Memilih kata yang tepat memang tidak mudah. Oleh karena itu, menulis puisi kadang-
kadang tidak sekali jadi. Puisi yang sudah jadi pun kadang-kadang masih mengalami bongkar
pasang kata sampai dirasakan pas oleh penyairnya.

D. Citraan
Ketika membaca puisi, kita sering merasakan seolah-olah ikut hanyut dalam suasana yang
diciptakan oleh penyair di dalam puisinya. Ketika penyair mengungkapkan peristiwa yang
menyedihkan kita ikut larut dalam suasana sedih. Demikian juga kalau penyair mengungkapkan
perasaan dendam, kecewa, marah, benci, cinta, bahagia, dan sebagainya.
Citraan adalah gambaran angan yang muncul di benak pembaca puisi. Lebih lengkapnya,
citraan adalah gambar-gambar dalam pikiran dan bahasa yang menggambarkannya. Wujud
gambaran dalam angan itu adalah “sesuatu” yang dapat dilihat, dicium, diraba, dikecap, dan
didengar (panca indera). Akan tetapi, “sesuatu” yang dapat dilihat, dicium, diraba, dikecap, dan
didengarkan itu tidak benar-benar ada, hanya dalam angan-angan pembaca atau pendengar.

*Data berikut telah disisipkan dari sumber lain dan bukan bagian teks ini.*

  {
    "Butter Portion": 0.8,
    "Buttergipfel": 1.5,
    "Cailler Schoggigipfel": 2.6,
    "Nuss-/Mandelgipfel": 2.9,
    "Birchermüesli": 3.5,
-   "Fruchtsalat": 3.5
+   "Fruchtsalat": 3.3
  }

E. Makna Denotasi dan Makna Konotasi


Pada dasarnya, kata memang selalu mengacu pada makna referensinya, yaitu makna yang
ada dalam pikiran pemakainya. Makna yang demikian itu tertulis dalam kamus. Misalnya, kata
kursi maknanya ‘tempat duduk berkaki dan bersandaran’. Makna yang demikian disebut makna
denotatif.
Kata, selain bermakna denotatif, juga bermakna konotatif. Makna konotatif adalah makna
yang didasarkan atas perasaan atau pikiran yang timbul atau ditimbulkan oleh pembicara atau
pendengar. Dengan kata lain, makna konotatif adalah makna tambahan yang timbul berdasarkan
nilai rasa seseorang. Kata hujan dalam kamus berarti ‘titik-titik air berjatuhan dari udara lewat
proses pendinginan’. Tetapi kata hujan bisa berarti ‘rahmat’ bagi petani dan ‘petaka’ bagi orang
Jakarta.

Memparafrasekan sebagai Sarana Memahami Puisi

Di samping kata-kata bermakna konotasi, kekhasan lain dari bahasa puisi adalah bersifat
padat dan singkat. Kata-kata dirangkai secara implisit atau tanpa penghubung. Sebenarnya, dalam
struktur kalimat, penghubung sangat berperan untuk memperjelas makna. Selain itu, enjambemen
atau pemutusan dan pergantian baris dalam puisi sering kali tidak sesuai pola-pola bentuk bahasa.
Frase atau kalimat diputus pada bagian yang tidak tepat sehingga dapat mengacaukan
pemahaman maknanya.
Oleh karena itu, agar dapat memahami makna puisi sedekat mungkin dengan yang
dimaksudkan penyair, sebelum menafsirkannya, sebaiknya kita memparafrasekan puisi.
Memparafrasekan adalah mengubah teks puisi menjadi sebuah prosa atau mengembalikan teks
puisi ke dalam bentuk tuturan yang lengkap. Kata-kata penghubung yang lepas dikembalikan lagi
pada posisinya. Secara mudah, paraphrase dapat dilakukan dengan menceritakan kembali isi puisi
dengan menggunakan kata-kata sendiri secara bebas.